*** WORKING DATA

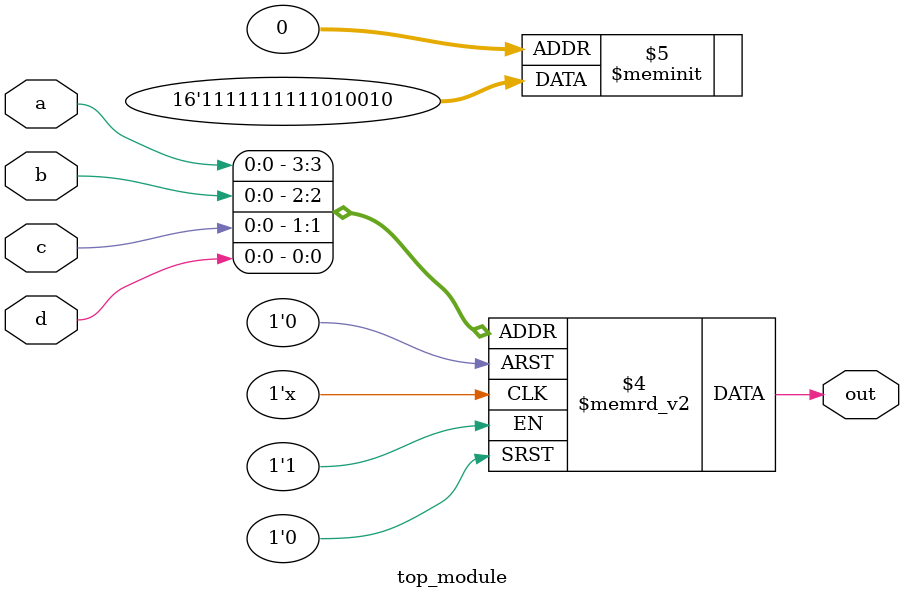
<source format=sv>
module top_module (
    input a,
    input b,
    input c,
    input d,
    output reg out
);

always @(*) begin
    case ({a, b, c, d})
        4'b0000: out = 0;
        4'b0001: out = 1;
        4'b0010: out = 0;
        4'b0011: out = 0;
        4'b0100: out = 1;
        4'b0101: out = 0;
        4'b0110: out = 1;
        4'b0111: out = 1;
        4'b1000: out = 1;
        4'b1001: out = 1;
        4'b1010: out = 1;
        4'b1011: out = 1;
        4'b1100: out = 1;
        4'b1101: out = 1;
        4'b1110: out = 1;
        4'b1111: out = 1;
        default: out = 1'bx; // Handle the case of unspecified states
    endcase
end

endmodule

</source>
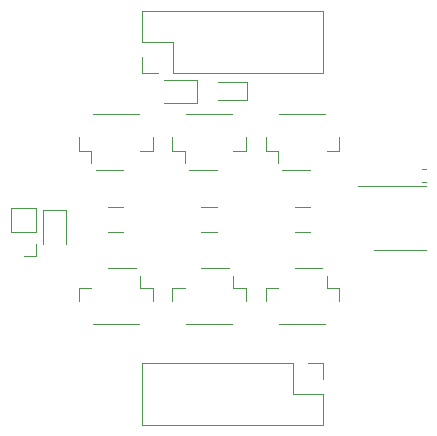
<source format=gbr>
%TF.GenerationSoftware,KiCad,Pcbnew,7.0.5*%
%TF.CreationDate,2023-06-05T00:45:25-04:00*%
%TF.ProjectId,BURNING_R,4255524e-494e-4475-9f52-2e6b69636164,rev?*%
%TF.SameCoordinates,Original*%
%TF.FileFunction,Legend,Top*%
%TF.FilePolarity,Positive*%
%FSLAX46Y46*%
G04 Gerber Fmt 4.6, Leading zero omitted, Abs format (unit mm)*
G04 Created by KiCad (PCBNEW 7.0.5) date 2023-06-05 00:45:25*
%MOMM*%
%LPD*%
G01*
G04 APERTURE LIST*
%ADD10C,0.120000*%
G04 APERTURE END LIST*
D10*
%TO.C,Q5*%
X148147500Y-96038621D02*
X146472500Y-96038621D01*
X148147500Y-96038621D02*
X148797500Y-96038621D01*
X148147500Y-99158621D02*
X147497500Y-99158621D01*
X148147500Y-99158621D02*
X148797500Y-99158621D01*
%TO.C,J3*%
X143370000Y-107138621D02*
X143370000Y-105988621D01*
X143370000Y-105988621D02*
X142320000Y-105988621D01*
X142320000Y-105988621D02*
X142320000Y-104998621D01*
X142200000Y-109108621D02*
X138320000Y-109108621D01*
X137150000Y-107138621D02*
X137150000Y-105988621D01*
X137150000Y-105988621D02*
X138200000Y-105988621D01*
%TO.C,C2*%
X166506267Y-97008621D02*
X166213733Y-97008621D01*
X166506267Y-95988621D02*
X166213733Y-95988621D01*
%TO.C,Q3*%
X156060000Y-104358621D02*
X157735000Y-104358621D01*
X156060000Y-104358621D02*
X155410000Y-104358621D01*
X156060000Y-101238621D02*
X156710000Y-101238621D01*
X156060000Y-101238621D02*
X155410000Y-101238621D01*
%TO.C,D1*%
X151400000Y-90073621D02*
X151400000Y-88603621D01*
X151400000Y-88603621D02*
X148940000Y-88603621D01*
X148940000Y-90073621D02*
X151400000Y-90073621D01*
%TO.C,Q4*%
X140247500Y-96038621D02*
X138572500Y-96038621D01*
X140247500Y-96038621D02*
X140897500Y-96038621D01*
X140247500Y-99158621D02*
X139597500Y-99158621D01*
X140247500Y-99158621D02*
X140897500Y-99158621D01*
%TO.C,J1*%
X142480000Y-87795599D02*
X142480000Y-86465599D01*
X143810000Y-87795599D02*
X142480000Y-87795599D01*
X145080000Y-87795599D02*
X157840000Y-87795599D01*
X145080000Y-87795599D02*
X145080000Y-85195599D01*
X157840000Y-87795599D02*
X157840000Y-82595599D01*
X142480000Y-85195599D02*
X142480000Y-82595599D01*
X145080000Y-85195599D02*
X142480000Y-85195599D01*
X142480000Y-82595599D02*
X157840000Y-82595599D01*
%TO.C,J5*%
X159170000Y-107138621D02*
X159170000Y-105988621D01*
X159170000Y-105988621D02*
X158120000Y-105988621D01*
X158120000Y-105988621D02*
X158120000Y-104998621D01*
X158000000Y-109108621D02*
X154120000Y-109108621D01*
X152950000Y-107138621D02*
X152950000Y-105988621D01*
X152950000Y-105988621D02*
X154000000Y-105988621D01*
%TO.C,C3*%
X136020000Y-99438621D02*
X134100000Y-99438621D01*
X134100000Y-99438621D02*
X134100000Y-102298621D01*
X136020000Y-102298621D02*
X136020000Y-99438621D01*
%TO.C,J8*%
X152950000Y-93258621D02*
X152950000Y-94408621D01*
X152950000Y-94408621D02*
X154000000Y-94408621D01*
X154000000Y-94408621D02*
X154000000Y-95398621D01*
X154120000Y-91288621D02*
X158000000Y-91288621D01*
X159170000Y-93258621D02*
X159170000Y-94408621D01*
X159170000Y-94408621D02*
X158120000Y-94408621D01*
%TO.C,C1*%
X147170000Y-90358621D02*
X147170000Y-88438621D01*
X147170000Y-88438621D02*
X144310000Y-88438621D01*
X144310000Y-90358621D02*
X147170000Y-90358621D01*
%TO.C,J6*%
X137150000Y-93258621D02*
X137150000Y-94408621D01*
X137150000Y-94408621D02*
X138200000Y-94408621D01*
X138200000Y-94408621D02*
X138200000Y-95398621D01*
X138320000Y-91288621D02*
X142200000Y-91288621D01*
X143370000Y-93258621D02*
X143370000Y-94408621D01*
X143370000Y-94408621D02*
X142320000Y-94408621D01*
%TO.C,J2*%
X157840000Y-112413621D02*
X157840000Y-113743621D01*
X156510000Y-112413621D02*
X157840000Y-112413621D01*
X155240000Y-112413621D02*
X142480000Y-112413621D01*
X155240000Y-112413621D02*
X155240000Y-115013621D01*
X142480000Y-112413621D02*
X142480000Y-117613621D01*
X157840000Y-115013621D02*
X157840000Y-117613621D01*
X155240000Y-115013621D02*
X157840000Y-115013621D01*
X157840000Y-117613621D02*
X142480000Y-117613621D01*
%TO.C,Q1*%
X140260000Y-104358621D02*
X141935000Y-104358621D01*
X140260000Y-104358621D02*
X139610000Y-104358621D01*
X140260000Y-101238621D02*
X140910000Y-101238621D01*
X140260000Y-101238621D02*
X139610000Y-101238621D01*
%TO.C,J9*%
X133520000Y-103336121D02*
X132460000Y-103336121D01*
X133520000Y-102276121D02*
X133520000Y-103336121D01*
X133520000Y-101276121D02*
X133520000Y-99216121D01*
X133520000Y-101276121D02*
X131400000Y-101276121D01*
X133520000Y-99216121D02*
X131400000Y-99216121D01*
X131400000Y-101276121D02*
X131400000Y-99216121D01*
%TO.C,U1*%
X164360000Y-97363621D02*
X160760000Y-97363621D01*
X164360000Y-97363621D02*
X166560000Y-97363621D01*
X164360000Y-102833621D02*
X162160000Y-102833621D01*
X164360000Y-102833621D02*
X166560000Y-102833621D01*
%TO.C,Q6*%
X156047500Y-96038621D02*
X154372500Y-96038621D01*
X156047500Y-96038621D02*
X156697500Y-96038621D01*
X156047500Y-99158621D02*
X155397500Y-99158621D01*
X156047500Y-99158621D02*
X156697500Y-99158621D01*
%TO.C,J4*%
X151270000Y-107138621D02*
X151270000Y-105988621D01*
X151270000Y-105988621D02*
X150220000Y-105988621D01*
X150220000Y-105988621D02*
X150220000Y-104998621D01*
X150100000Y-109108621D02*
X146220000Y-109108621D01*
X145050000Y-107138621D02*
X145050000Y-105988621D01*
X145050000Y-105988621D02*
X146100000Y-105988621D01*
%TO.C,J7*%
X145050000Y-93258621D02*
X145050000Y-94408621D01*
X145050000Y-94408621D02*
X146100000Y-94408621D01*
X146100000Y-94408621D02*
X146100000Y-95398621D01*
X146220000Y-91288621D02*
X150100000Y-91288621D01*
X151270000Y-93258621D02*
X151270000Y-94408621D01*
X151270000Y-94408621D02*
X150220000Y-94408621D01*
%TO.C,Q2*%
X148160000Y-104358621D02*
X149835000Y-104358621D01*
X148160000Y-104358621D02*
X147510000Y-104358621D01*
X148160000Y-101238621D02*
X148810000Y-101238621D01*
X148160000Y-101238621D02*
X147510000Y-101238621D01*
%TD*%
M02*

</source>
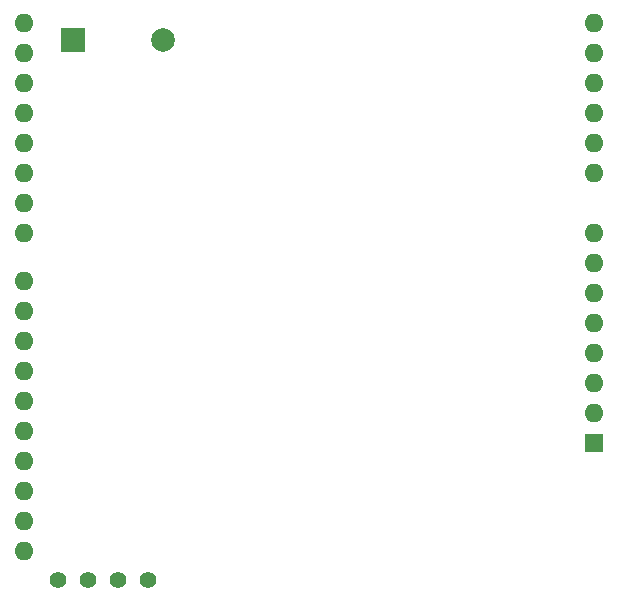
<source format=gbr>
%TF.GenerationSoftware,KiCad,Pcbnew,8.0.6*%
%TF.CreationDate,2025-01-14T16:55:08+01:00*%
%TF.ProjectId,Receptor Laser,52656365-7074-46f7-9220-4c617365722e,rev?*%
%TF.SameCoordinates,Original*%
%TF.FileFunction,Soldermask,Bot*%
%TF.FilePolarity,Negative*%
%FSLAX46Y46*%
G04 Gerber Fmt 4.6, Leading zero omitted, Abs format (unit mm)*
G04 Created by KiCad (PCBNEW 8.0.6) date 2025-01-14 16:55:08*
%MOMM*%
%LPD*%
G01*
G04 APERTURE LIST*
%ADD10R,2.000000X2.000000*%
%ADD11C,2.000000*%
%ADD12C,1.400000*%
%ADD13R,1.600000X1.600000*%
%ADD14O,1.600000X1.600000*%
G04 APERTURE END LIST*
D10*
%TO.C,BZ1*%
X52334000Y-72644000D03*
D11*
X59934000Y-72644000D03*
%TD*%
D12*
%TO.C,OLED1*%
X51054000Y-118364000D03*
X53594000Y-118364000D03*
X56134000Y-118364000D03*
X58674000Y-118364000D03*
%TD*%
D13*
%TO.C,UNO1*%
X96426000Y-106752000D03*
D14*
X96426000Y-104212000D03*
X96426000Y-101672000D03*
X96426000Y-99132000D03*
X96426000Y-96592000D03*
X96426000Y-94052000D03*
X96426000Y-91512000D03*
X96426000Y-88972000D03*
X96426000Y-83892000D03*
X96426000Y-81352000D03*
X96426000Y-78812000D03*
X96426000Y-76272000D03*
X96426000Y-73732000D03*
X96426000Y-71192000D03*
X48166000Y-71192000D03*
X48166000Y-73732000D03*
X48166000Y-76272000D03*
X48166000Y-78812000D03*
X48166000Y-81352000D03*
X48166000Y-83892000D03*
X48166000Y-86432000D03*
X48166000Y-88972000D03*
X48166000Y-93032000D03*
X48166000Y-95572000D03*
X48166000Y-98112000D03*
X48166000Y-100652000D03*
X48166000Y-103192000D03*
X48166000Y-105732000D03*
X48166000Y-108272000D03*
X48166000Y-110812000D03*
X48166000Y-113352000D03*
X48166000Y-115892000D03*
%TD*%
M02*

</source>
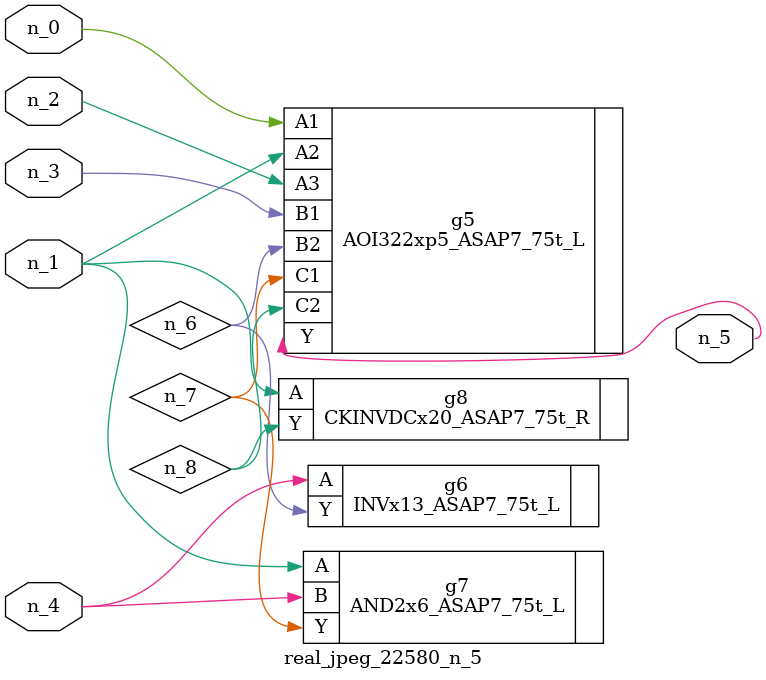
<source format=v>
module real_jpeg_22580_n_5 (n_4, n_0, n_1, n_2, n_3, n_5);

input n_4;
input n_0;
input n_1;
input n_2;
input n_3;

output n_5;

wire n_8;
wire n_6;
wire n_7;

AOI322xp5_ASAP7_75t_L g5 ( 
.A1(n_0),
.A2(n_1),
.A3(n_2),
.B1(n_3),
.B2(n_6),
.C1(n_7),
.C2(n_8),
.Y(n_5)
);

AND2x6_ASAP7_75t_L g7 ( 
.A(n_1),
.B(n_4),
.Y(n_7)
);

CKINVDCx20_ASAP7_75t_R g8 ( 
.A(n_1),
.Y(n_8)
);

INVx13_ASAP7_75t_L g6 ( 
.A(n_4),
.Y(n_6)
);


endmodule
</source>
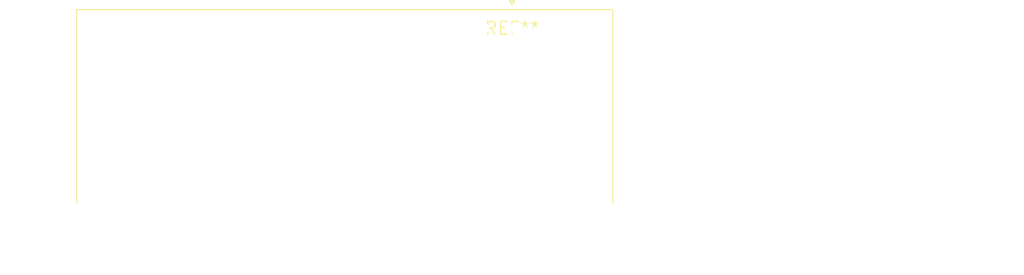
<source format=kicad_pcb>
(kicad_pcb (version 20240108) (generator pcbnew)

  (general
    (thickness 1.6)
  )

  (paper "A4")
  (layers
    (0 "F.Cu" signal)
    (31 "B.Cu" signal)
    (32 "B.Adhes" user "B.Adhesive")
    (33 "F.Adhes" user "F.Adhesive")
    (34 "B.Paste" user)
    (35 "F.Paste" user)
    (36 "B.SilkS" user "B.Silkscreen")
    (37 "F.SilkS" user "F.Silkscreen")
    (38 "B.Mask" user)
    (39 "F.Mask" user)
    (40 "Dwgs.User" user "User.Drawings")
    (41 "Cmts.User" user "User.Comments")
    (42 "Eco1.User" user "User.Eco1")
    (43 "Eco2.User" user "User.Eco2")
    (44 "Edge.Cuts" user)
    (45 "Margin" user)
    (46 "B.CrtYd" user "B.Courtyard")
    (47 "F.CrtYd" user "F.Courtyard")
    (48 "B.Fab" user)
    (49 "F.Fab" user)
    (50 "User.1" user)
    (51 "User.2" user)
    (52 "User.3" user)
    (53 "User.4" user)
    (54 "User.5" user)
    (55 "User.6" user)
    (56 "User.7" user)
    (57 "User.8" user)
    (58 "User.9" user)
  )

  (setup
    (pad_to_mask_clearance 0)
    (pcbplotparams
      (layerselection 0x00010fc_ffffffff)
      (plot_on_all_layers_selection 0x0000000_00000000)
      (disableapertmacros false)
      (usegerberextensions false)
      (usegerberattributes false)
      (usegerberadvancedattributes false)
      (creategerberjobfile false)
      (dashed_line_dash_ratio 12.000000)
      (dashed_line_gap_ratio 3.000000)
      (svgprecision 4)
      (plotframeref false)
      (viasonmask false)
      (mode 1)
      (useauxorigin false)
      (hpglpennumber 1)
      (hpglpenspeed 20)
      (hpglpendiameter 15.000000)
      (dxfpolygonmode false)
      (dxfimperialunits false)
      (dxfusepcbnewfont false)
      (psnegative false)
      (psa4output false)
      (plotreference false)
      (plotvalue false)
      (plotinvisibletext false)
      (sketchpadsonfab false)
      (subtractmaskfromsilk false)
      (outputformat 1)
      (mirror false)
      (drillshape 1)
      (scaleselection 1)
      (outputdirectory "")
    )
  )

  (net 0 "")

  (footprint "DSUB-25_Female_Horizontal_P2.77x2.84mm_EdgePinOffset14.56mm_Housed_MountingHolesOffset8.20mm" (layer "F.Cu") (at 0 0))

)

</source>
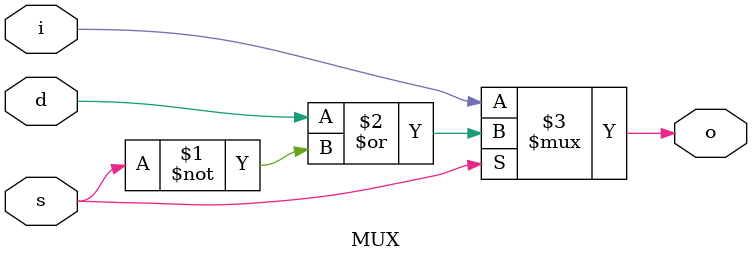
<source format=v>
module MUX(	// file.cleaned.mlir:2:3
  input  i,	// file.cleaned.mlir:2:21
         s,	// file.cleaned.mlir:2:33
         d,	// file.cleaned.mlir:2:45
  output o	// file.cleaned.mlir:2:58
);

  assign o = s ? d | ~s : i;	// file.cleaned.mlir:4:10, :5:10, :6:10, :7:5
endmodule


</source>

******

WHAT THE TASK REQUIRES » Retype the entries above exactly. Stop after the line containing "4'b1101: out = 1;", and omit the pictures.

EXERCISE RESPONSE »
<source format=sv>
module top_module (
    input a,
    input b,
    input c,
    input d,
    output reg out
);

always @(*) begin
    case ({a, b, c, d})
        4'b0000: out = 0;
        4'b0001: out = 1;
        4'b0010: out = 0;
        4'b0011: out = 0;
        4'b0100: out = 1;
        4'b0101: out = 0;
        4'b0110: out = 1;
        4'b0111: out = 1;
        4'b1000: out = 1;
        4'b1001: out = 1;
        4'b1010: out = 1;
        4'b1011: out = 1;
        4'b1100: out = 1;
        4'b1101: out = 1;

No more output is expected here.